Get insights on PostgreSQL data with Azure Sentinel
… with the help of Elastic Logstash
Introduction
Microsoft’s cloud-native SIEM Azure Sentinel provides intelligent security analytics at cloud scale for your entire enterprise. Azure Sentinel makes it easy to collect security data across your entire hybrid organization from devices, users, apps and servers on any cloud. It uses the power of artificial intelligence to ensure you are identifying real threats quickly and unleashes you from the burden of traditional SIEMs by eliminating the need to spend time on setting up, maintaining, and scaling infrastructure.
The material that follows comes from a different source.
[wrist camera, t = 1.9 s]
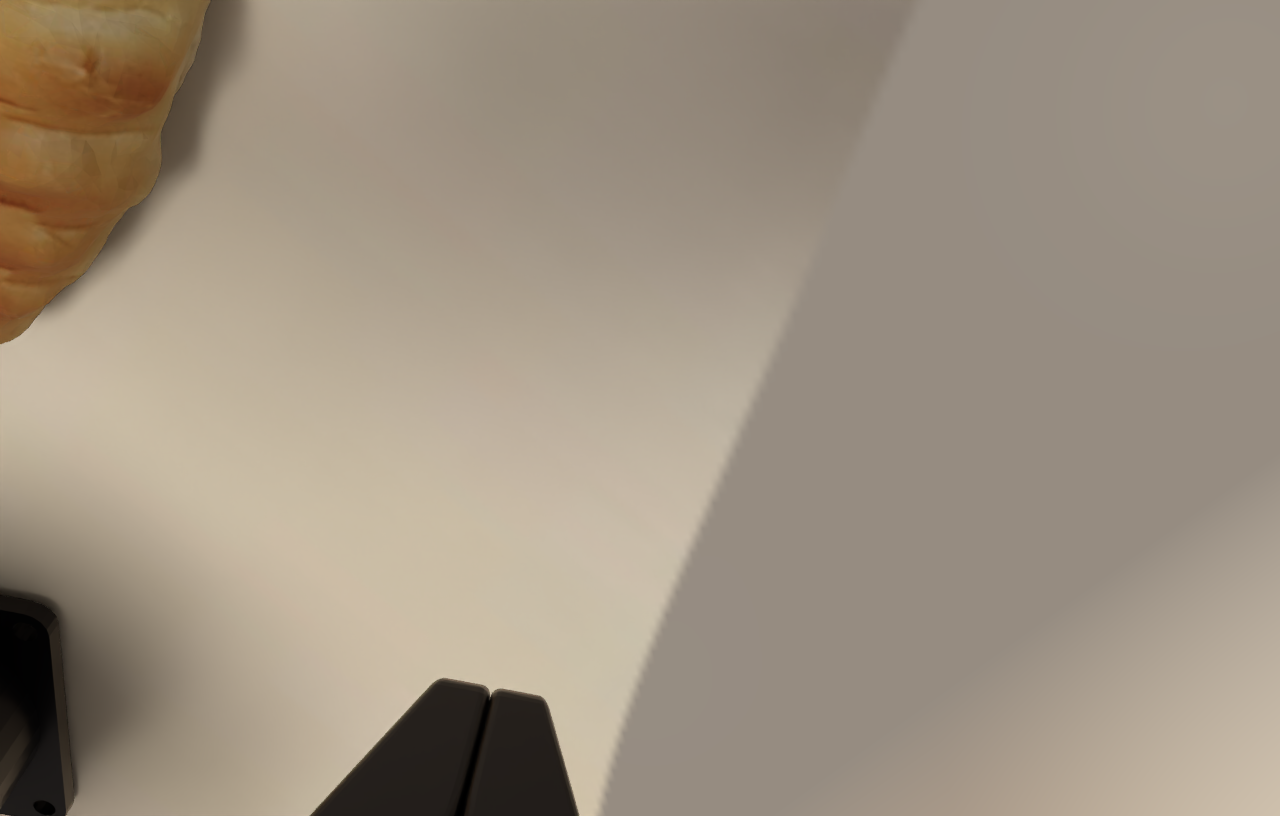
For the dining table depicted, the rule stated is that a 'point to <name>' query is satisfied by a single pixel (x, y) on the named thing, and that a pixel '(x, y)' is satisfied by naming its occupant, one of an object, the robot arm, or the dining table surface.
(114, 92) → the pastry
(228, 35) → the dining table surface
Since the product became generally available in the end of September 2019 its capabilities improved even further and the number of built-in analytics rules and data connectors grew substantially. But you still might encounter a challenge or two when trying to tie in legacy applications. In this article we’re going to take a closer look into an application which stores it valuable security alerts inside a PostgreSQL database. We need to dig into the database, pull out the alerts and store them into our Sentinel workspace. Then we can create custom analytics rules to give us proper insights in what kind of authentications are performed towards this application. All we need is a swiss army knife…
Logstash: the swiss army knife for collecting data
If the particular PostgreSQL database would be a cloud database, such as an Azure Database for PostgreSQL, it would’ve been an easy task to retrieve the audit logs through the Azure platform. Microsoft already wrote a document on how to do this. But in this case we don’t need the authentications on the database itself, but the events the application stores inside one of the tables in the database.
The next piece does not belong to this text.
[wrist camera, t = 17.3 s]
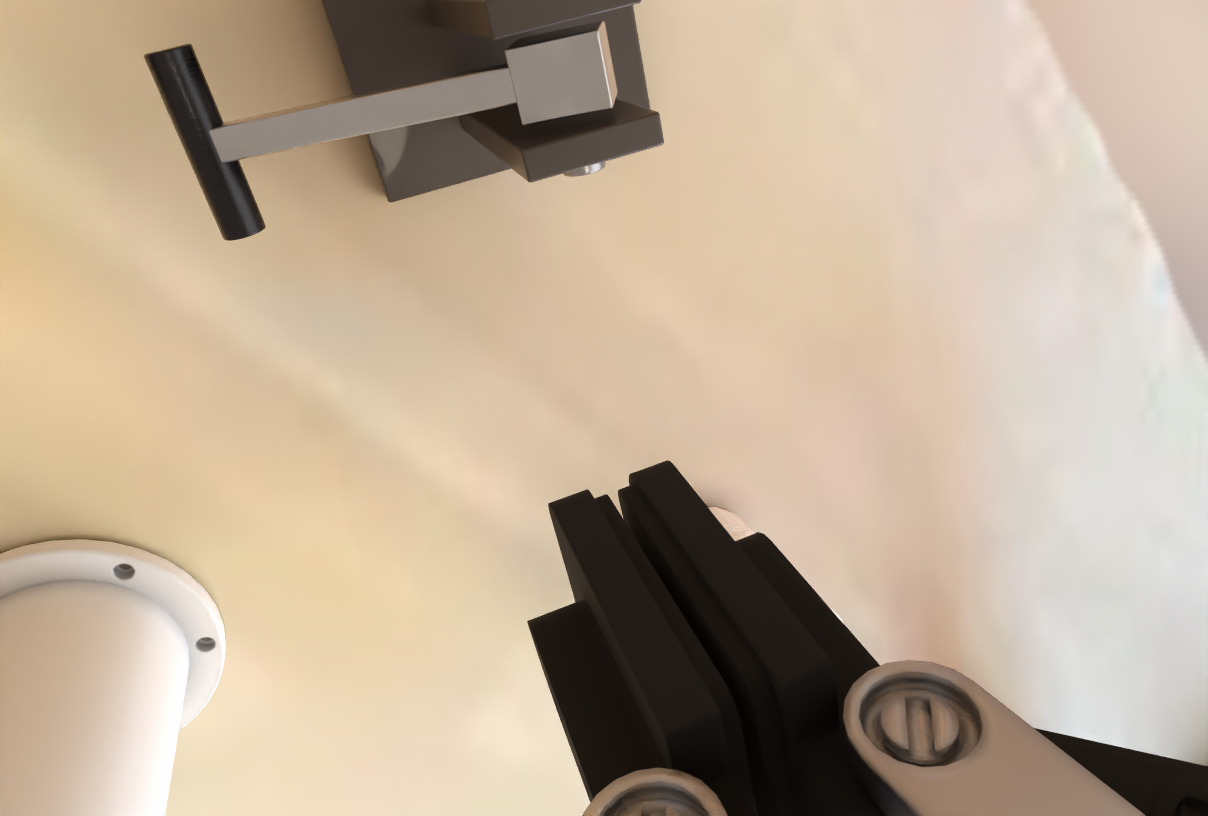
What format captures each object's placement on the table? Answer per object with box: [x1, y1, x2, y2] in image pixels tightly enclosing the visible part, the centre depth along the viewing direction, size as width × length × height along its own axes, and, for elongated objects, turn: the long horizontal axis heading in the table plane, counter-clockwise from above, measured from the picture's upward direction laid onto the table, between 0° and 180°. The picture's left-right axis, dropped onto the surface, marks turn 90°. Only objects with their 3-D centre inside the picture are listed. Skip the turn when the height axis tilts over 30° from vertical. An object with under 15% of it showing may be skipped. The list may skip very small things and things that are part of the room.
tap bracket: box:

The last couple of months I’ve been looking into several ways to import and manipulate data in conjunction with Azure Sentinel / Log Analytics. And a lot of these times Logstash made my shortlist for the tool that could help me out.
What is Logstash?
Logstash is a product made by Elastic and is also part of their “Elastic Stack” which is the next evolution of “ELK” Stack. (Elasticsearch, Logstash & Kibana)
Logstash is an open-source data processing pipeline that is able to collect, parse and transform your logs.
- Log ingestion is done with a multitude of available input plugins.
- Optionally your data can be filtered, parsed and transformed as you wish. Elastic provides a library of available filters for you.
- And lastly it uses an output which puts your data into your favorite “stash”. Elastic would suggest you storing the logs into Elasticsearch for further search and analytics capabilities. But there are also a lot of other output plugins available.
In this particular case we’re going to make use of:
- JDBC input plugin for connecting to our PostgreSQL database and retrieving our relevant data with a specific query.
- Azure Log Analytics Workspace output plugin for connecting to Microsoft’s API’s and storing data inside our (Sentinel) workspace.
Running Logstash inside a Docker container
Since I’m already at war with Virtual Machines I would suggest running Logstash inside a container on your favorite container platform. Elastic provides a pre-built container image and a Helm chart for running it on Kubernetes. Check the download page for all of the possible options.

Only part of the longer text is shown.